Accordingly I walked with determination down Madison Avenue on my way to an early evening meeting. Gwen and Paulette, two professional women from The Girl Friends Inc organisation, were welcoming me to New York. We had been connected by a mutual friend to explore how we could collaborate on bringing the Semple Collection to another network of US women.

We talked for hours and I found out that The Girl Friends Inc is one of the oldest and most highly respected social organisations of African American women in the United States. It was founded in 1927 during the Harlem Renaissance, by a small group of close friends. Today, the organisation remains true to its fundamental tenet to foster friendship and now includes more than 1,700 members and 47 Chapters in cities across the country.
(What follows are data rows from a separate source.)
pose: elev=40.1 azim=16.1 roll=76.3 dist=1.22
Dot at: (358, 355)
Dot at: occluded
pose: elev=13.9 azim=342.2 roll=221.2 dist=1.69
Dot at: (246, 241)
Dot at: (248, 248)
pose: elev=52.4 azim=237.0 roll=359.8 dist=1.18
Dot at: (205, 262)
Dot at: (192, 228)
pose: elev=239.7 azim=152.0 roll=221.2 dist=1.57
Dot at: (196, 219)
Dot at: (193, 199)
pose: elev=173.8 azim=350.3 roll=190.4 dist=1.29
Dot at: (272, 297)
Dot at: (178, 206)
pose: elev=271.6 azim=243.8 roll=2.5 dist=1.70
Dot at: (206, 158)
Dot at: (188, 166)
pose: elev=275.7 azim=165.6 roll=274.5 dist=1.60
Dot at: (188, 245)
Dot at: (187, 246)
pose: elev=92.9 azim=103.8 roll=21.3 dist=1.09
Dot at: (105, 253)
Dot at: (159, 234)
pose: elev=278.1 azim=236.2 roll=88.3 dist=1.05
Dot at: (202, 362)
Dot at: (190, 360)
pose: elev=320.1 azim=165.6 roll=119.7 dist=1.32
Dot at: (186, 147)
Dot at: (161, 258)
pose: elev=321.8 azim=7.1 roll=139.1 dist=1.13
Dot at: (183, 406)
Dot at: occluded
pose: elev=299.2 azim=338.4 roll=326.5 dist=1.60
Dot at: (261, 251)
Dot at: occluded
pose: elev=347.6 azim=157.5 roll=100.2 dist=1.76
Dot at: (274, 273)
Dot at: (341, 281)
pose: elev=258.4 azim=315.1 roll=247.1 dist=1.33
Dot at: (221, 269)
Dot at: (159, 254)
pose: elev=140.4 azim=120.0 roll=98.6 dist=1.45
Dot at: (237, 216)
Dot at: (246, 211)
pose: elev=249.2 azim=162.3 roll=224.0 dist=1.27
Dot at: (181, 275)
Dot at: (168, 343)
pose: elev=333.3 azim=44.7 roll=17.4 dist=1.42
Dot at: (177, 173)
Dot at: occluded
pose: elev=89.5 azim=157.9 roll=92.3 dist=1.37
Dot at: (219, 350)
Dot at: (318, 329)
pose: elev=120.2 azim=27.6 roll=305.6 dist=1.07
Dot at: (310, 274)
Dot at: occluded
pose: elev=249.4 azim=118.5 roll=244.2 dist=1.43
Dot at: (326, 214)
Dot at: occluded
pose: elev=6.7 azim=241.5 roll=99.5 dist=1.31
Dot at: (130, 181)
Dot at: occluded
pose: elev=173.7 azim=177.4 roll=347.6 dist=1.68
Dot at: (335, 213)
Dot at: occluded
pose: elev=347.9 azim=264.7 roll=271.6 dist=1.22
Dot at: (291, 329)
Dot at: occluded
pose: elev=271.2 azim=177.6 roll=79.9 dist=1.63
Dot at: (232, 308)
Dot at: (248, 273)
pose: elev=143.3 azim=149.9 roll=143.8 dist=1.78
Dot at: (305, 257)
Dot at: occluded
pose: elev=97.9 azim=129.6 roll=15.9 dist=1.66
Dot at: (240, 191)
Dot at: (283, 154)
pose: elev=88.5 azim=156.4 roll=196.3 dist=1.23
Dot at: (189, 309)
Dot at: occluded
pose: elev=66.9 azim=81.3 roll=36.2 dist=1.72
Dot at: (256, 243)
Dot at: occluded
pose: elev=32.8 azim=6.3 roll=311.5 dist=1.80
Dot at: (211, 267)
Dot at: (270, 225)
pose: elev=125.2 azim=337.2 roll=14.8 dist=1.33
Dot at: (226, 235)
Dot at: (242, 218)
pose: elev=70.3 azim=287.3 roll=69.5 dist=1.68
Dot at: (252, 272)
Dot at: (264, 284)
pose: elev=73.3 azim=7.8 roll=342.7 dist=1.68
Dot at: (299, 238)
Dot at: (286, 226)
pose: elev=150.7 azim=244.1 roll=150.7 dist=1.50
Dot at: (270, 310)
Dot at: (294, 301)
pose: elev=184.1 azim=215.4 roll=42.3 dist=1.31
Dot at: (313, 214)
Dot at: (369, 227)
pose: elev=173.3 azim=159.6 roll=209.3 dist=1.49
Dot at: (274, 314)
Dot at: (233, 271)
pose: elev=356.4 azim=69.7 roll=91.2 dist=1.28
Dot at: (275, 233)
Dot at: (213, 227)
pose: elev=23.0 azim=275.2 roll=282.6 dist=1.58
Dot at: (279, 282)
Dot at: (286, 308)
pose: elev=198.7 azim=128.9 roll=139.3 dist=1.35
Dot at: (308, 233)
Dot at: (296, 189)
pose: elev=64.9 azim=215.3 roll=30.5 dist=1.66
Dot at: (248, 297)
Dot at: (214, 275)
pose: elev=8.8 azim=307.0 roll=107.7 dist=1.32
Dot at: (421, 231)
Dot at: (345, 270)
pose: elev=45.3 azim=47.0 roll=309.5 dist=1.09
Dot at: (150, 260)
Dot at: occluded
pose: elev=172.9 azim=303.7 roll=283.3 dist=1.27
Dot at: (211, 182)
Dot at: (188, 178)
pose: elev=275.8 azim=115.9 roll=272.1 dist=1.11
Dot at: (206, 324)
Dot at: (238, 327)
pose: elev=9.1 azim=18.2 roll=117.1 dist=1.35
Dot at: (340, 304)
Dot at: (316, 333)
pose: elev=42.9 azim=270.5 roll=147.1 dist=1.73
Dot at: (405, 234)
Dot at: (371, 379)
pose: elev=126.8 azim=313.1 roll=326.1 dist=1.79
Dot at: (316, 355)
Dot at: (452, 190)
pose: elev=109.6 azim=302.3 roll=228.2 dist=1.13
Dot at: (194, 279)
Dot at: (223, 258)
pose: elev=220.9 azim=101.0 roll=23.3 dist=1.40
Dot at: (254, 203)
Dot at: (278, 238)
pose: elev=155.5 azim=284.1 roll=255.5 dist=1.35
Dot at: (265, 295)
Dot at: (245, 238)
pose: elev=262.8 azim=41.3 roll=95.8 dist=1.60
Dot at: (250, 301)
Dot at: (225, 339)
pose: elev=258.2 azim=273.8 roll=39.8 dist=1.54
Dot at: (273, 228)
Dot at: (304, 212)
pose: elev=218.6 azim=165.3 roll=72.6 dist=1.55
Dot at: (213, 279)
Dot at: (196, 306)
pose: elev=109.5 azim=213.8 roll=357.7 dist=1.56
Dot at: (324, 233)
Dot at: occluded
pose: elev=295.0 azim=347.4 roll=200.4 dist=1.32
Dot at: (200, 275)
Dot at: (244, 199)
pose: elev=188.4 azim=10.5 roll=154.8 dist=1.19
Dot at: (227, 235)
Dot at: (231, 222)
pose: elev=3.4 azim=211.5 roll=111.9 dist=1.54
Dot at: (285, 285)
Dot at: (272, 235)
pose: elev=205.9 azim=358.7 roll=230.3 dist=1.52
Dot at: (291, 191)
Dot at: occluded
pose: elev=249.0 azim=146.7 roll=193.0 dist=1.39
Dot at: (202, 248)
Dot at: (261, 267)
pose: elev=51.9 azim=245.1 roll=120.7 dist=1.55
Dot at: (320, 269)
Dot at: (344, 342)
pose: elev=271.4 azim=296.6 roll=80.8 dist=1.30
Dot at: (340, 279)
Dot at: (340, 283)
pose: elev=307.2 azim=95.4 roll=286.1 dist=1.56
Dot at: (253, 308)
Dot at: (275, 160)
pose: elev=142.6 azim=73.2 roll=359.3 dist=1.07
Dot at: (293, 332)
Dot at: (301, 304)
As we exchanged our perspectives of growing up and working in the UK and the US I showed them my profile in this month’s edition of Woman & Home on the theme ‘friendship’. We all agreed that many of us have a handful of friends whom we like to meet and hear from, and if we don’t we feel concerned, somehow off-balance. The Girl Friends Inc is not concerned with generating huge membership numbers, but about lasting friendships that continually develop through generations of women in one Chapter.